Return each entry word for word. Leave the images out.

[Opening Records for this task section]

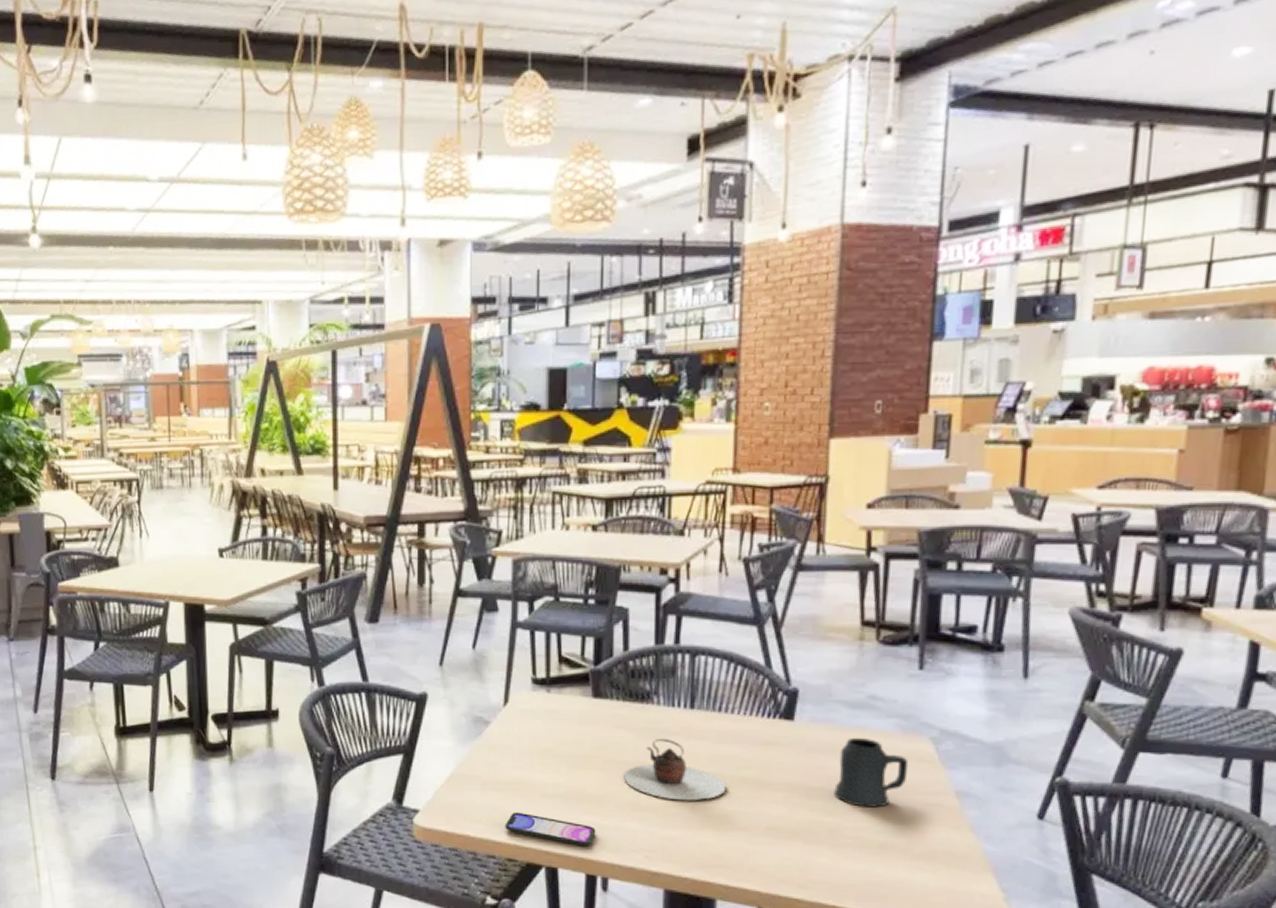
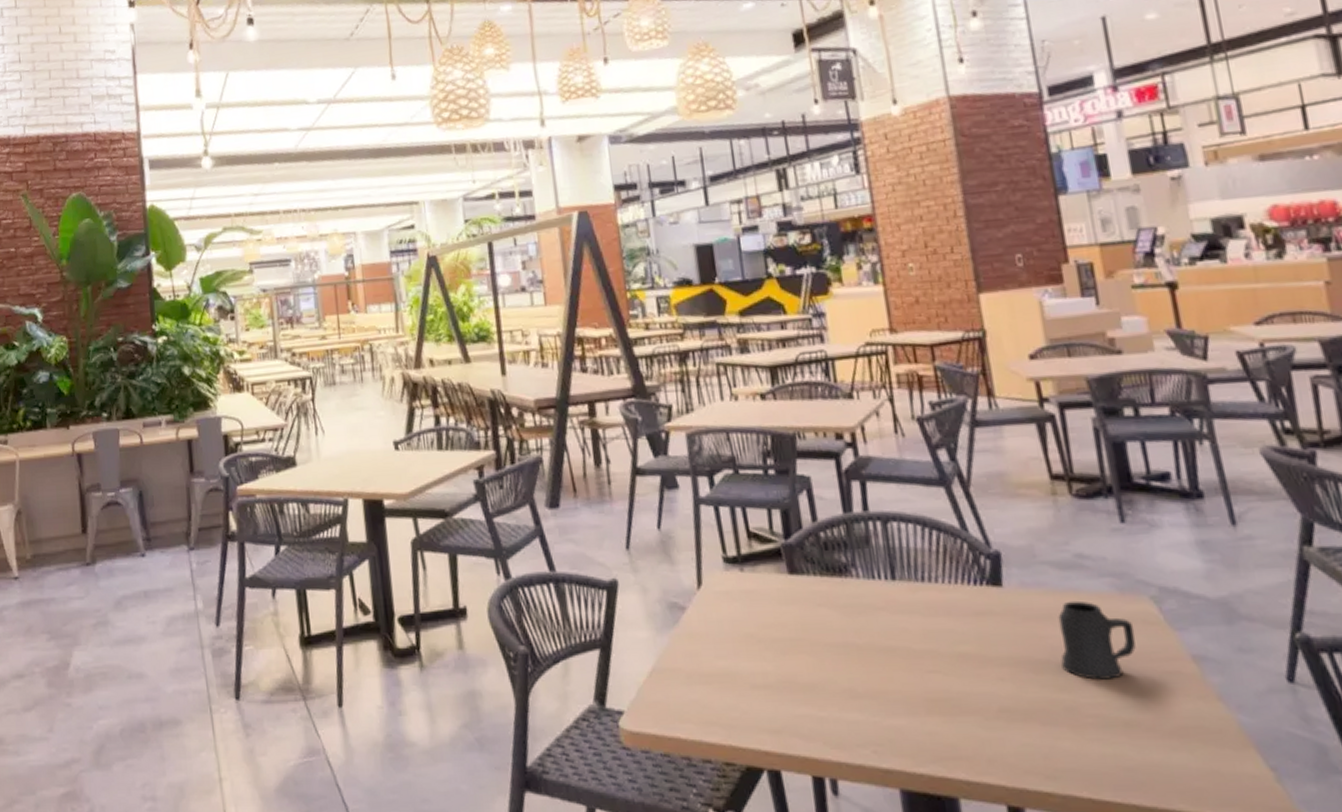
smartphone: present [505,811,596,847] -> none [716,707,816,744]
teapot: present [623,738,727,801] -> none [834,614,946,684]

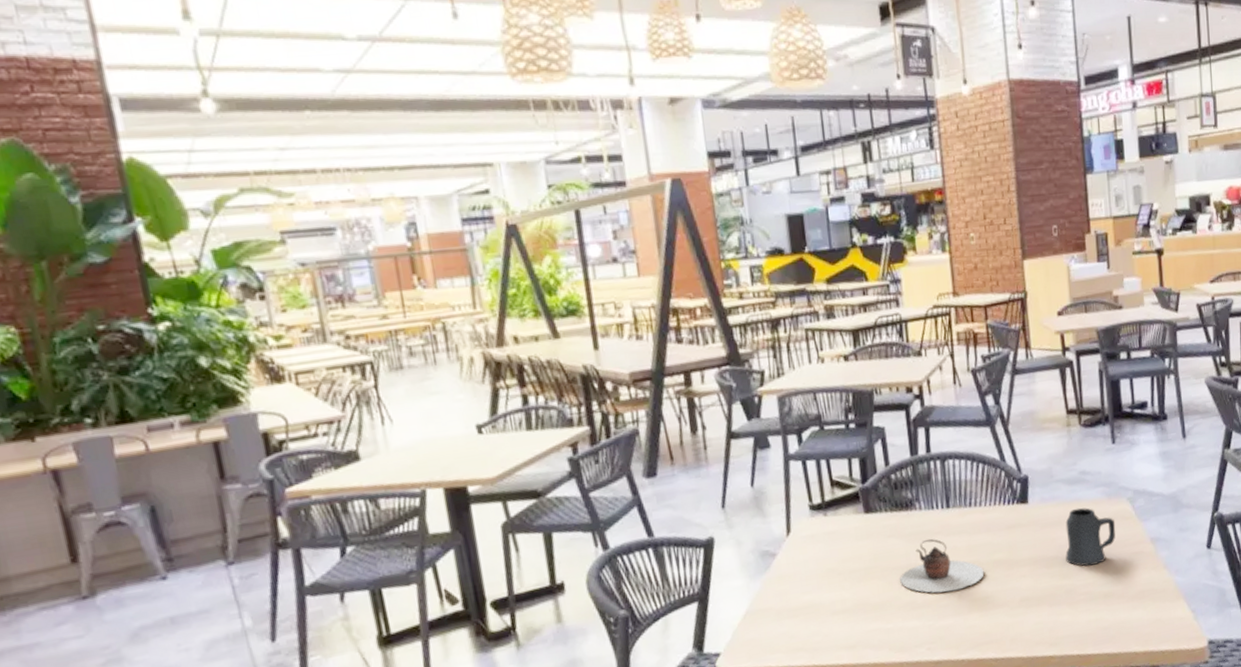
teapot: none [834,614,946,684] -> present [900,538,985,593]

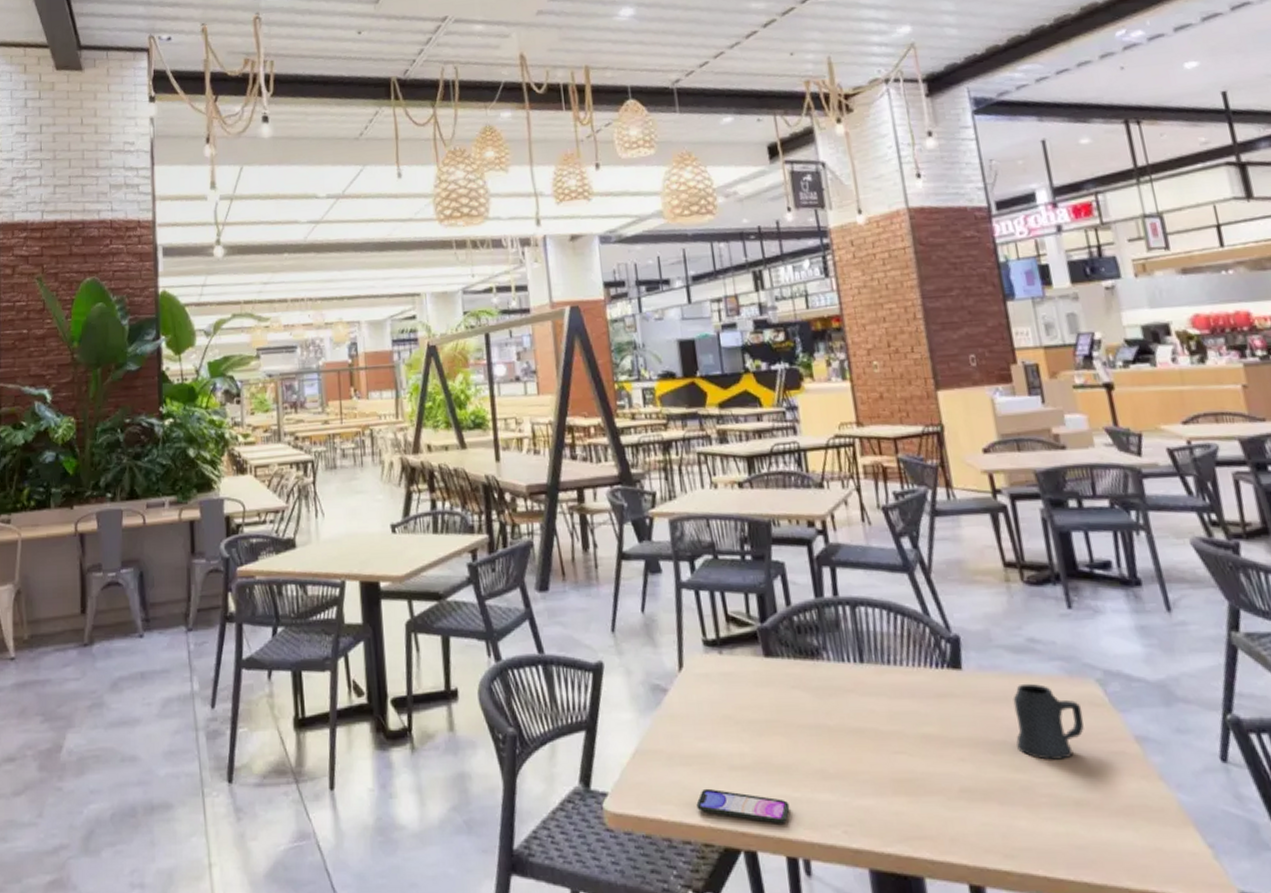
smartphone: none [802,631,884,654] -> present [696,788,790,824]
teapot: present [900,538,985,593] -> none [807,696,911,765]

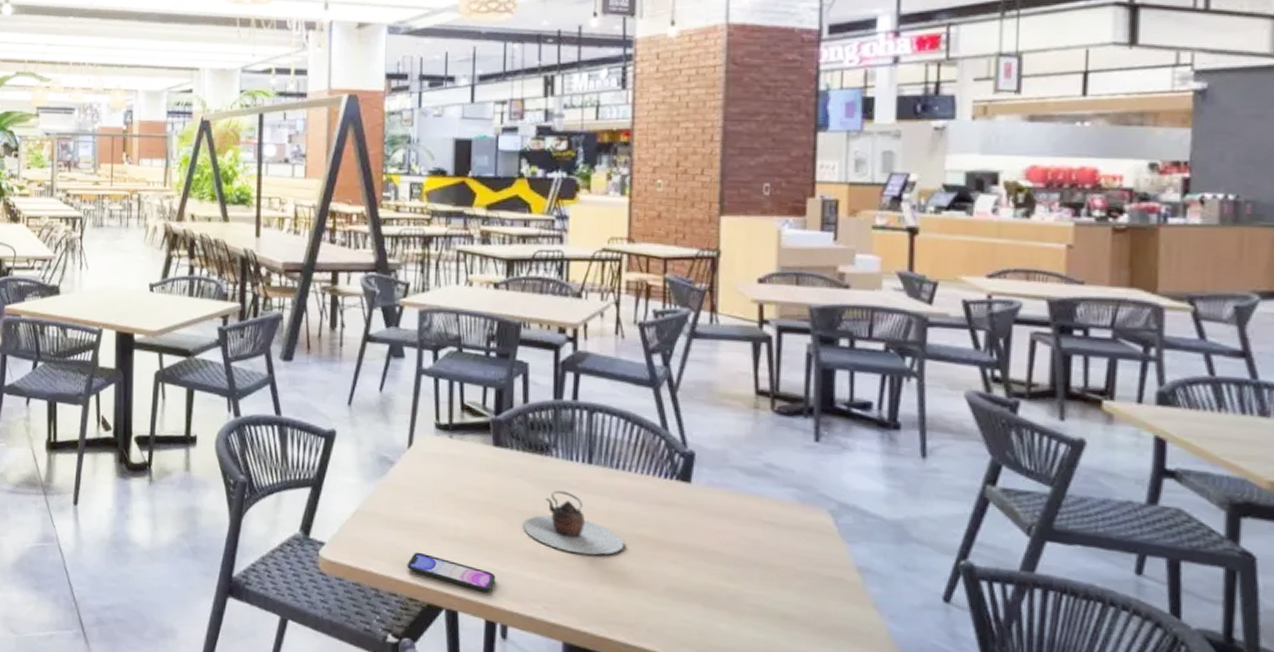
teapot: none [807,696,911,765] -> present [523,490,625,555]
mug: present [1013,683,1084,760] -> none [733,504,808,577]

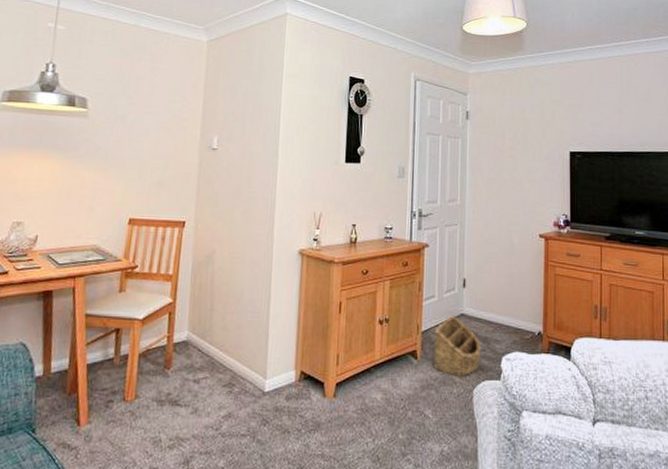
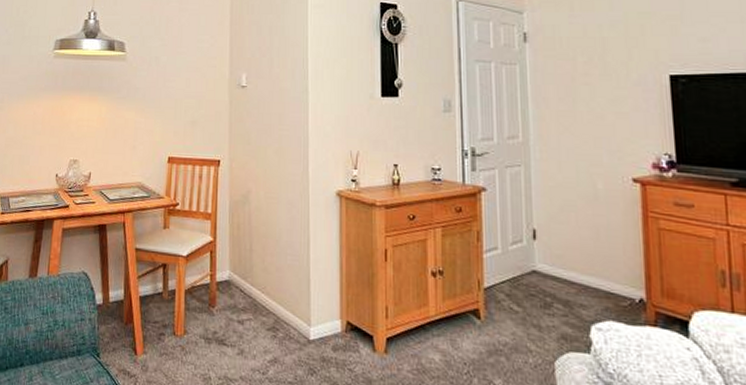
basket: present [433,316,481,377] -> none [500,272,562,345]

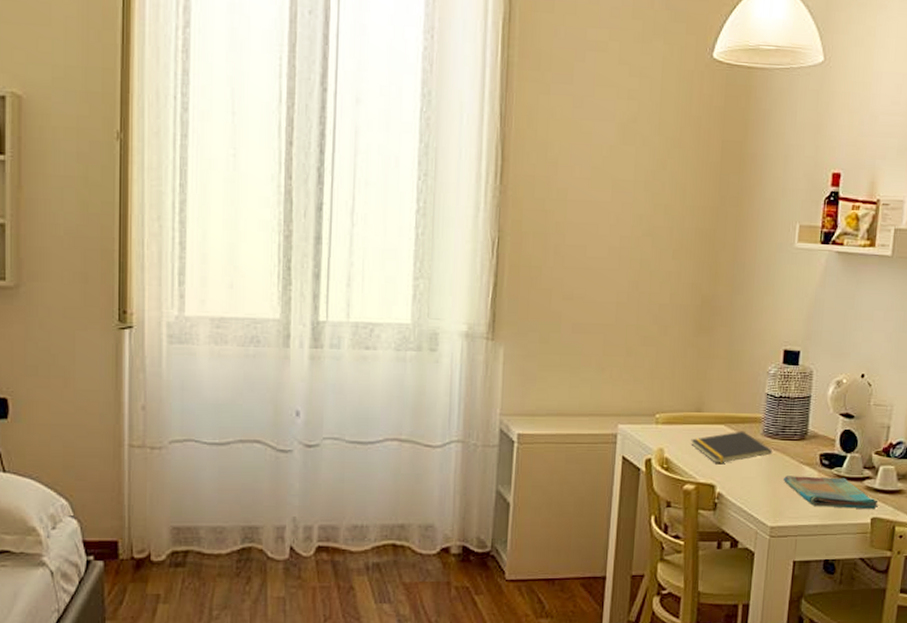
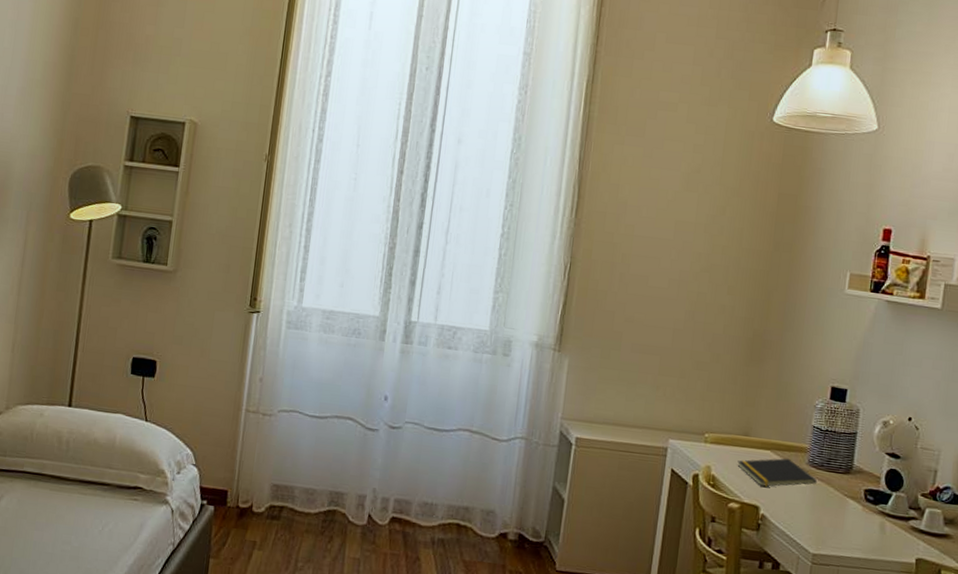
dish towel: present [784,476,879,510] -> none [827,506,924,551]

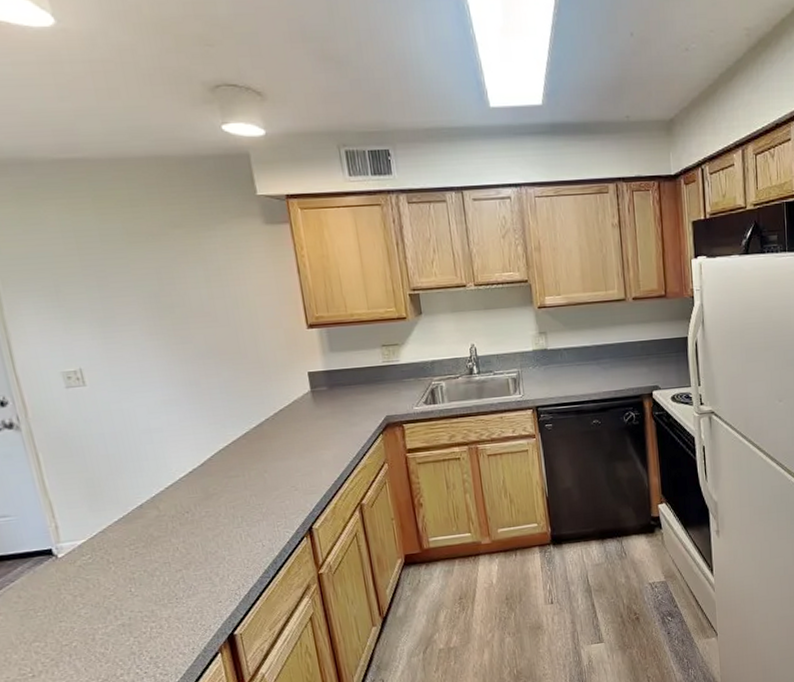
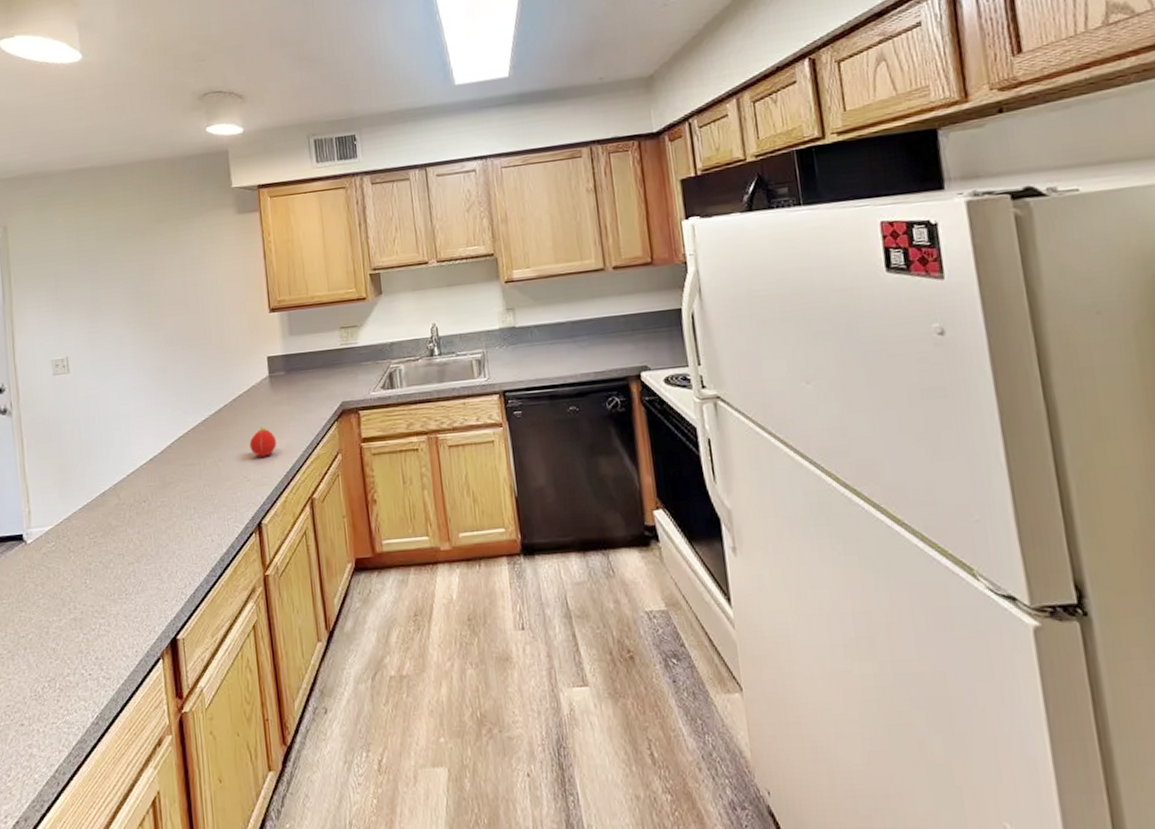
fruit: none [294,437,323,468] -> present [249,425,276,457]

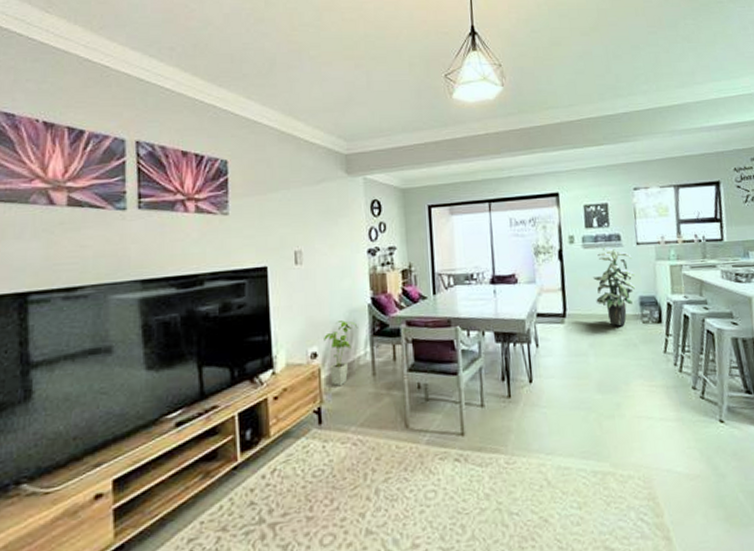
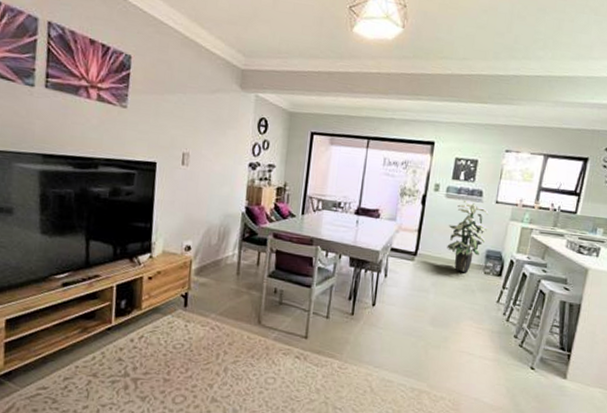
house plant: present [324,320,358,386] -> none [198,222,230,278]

[Closing Records for this task section]

## [Written response]
smartphone: present [505,811,596,847] -> none [716,707,816,744]
teapot: present [623,738,727,801] -> none [834,614,946,684]

teapot: none [834,614,946,684] -> present [900,538,985,593]

smartphone: none [802,631,884,654] -> present [696,788,790,824]
teapot: present [900,538,985,593] -> none [807,696,911,765]

teapot: none [807,696,911,765] -> present [523,490,625,555]
mug: present [1013,683,1084,760] -> none [733,504,808,577]

basket: present [433,316,481,377] -> none [500,272,562,345]

dish towel: present [784,476,879,510] -> none [827,506,924,551]

fruit: none [294,437,323,468] -> present [249,425,276,457]

house plant: present [324,320,358,386] -> none [198,222,230,278]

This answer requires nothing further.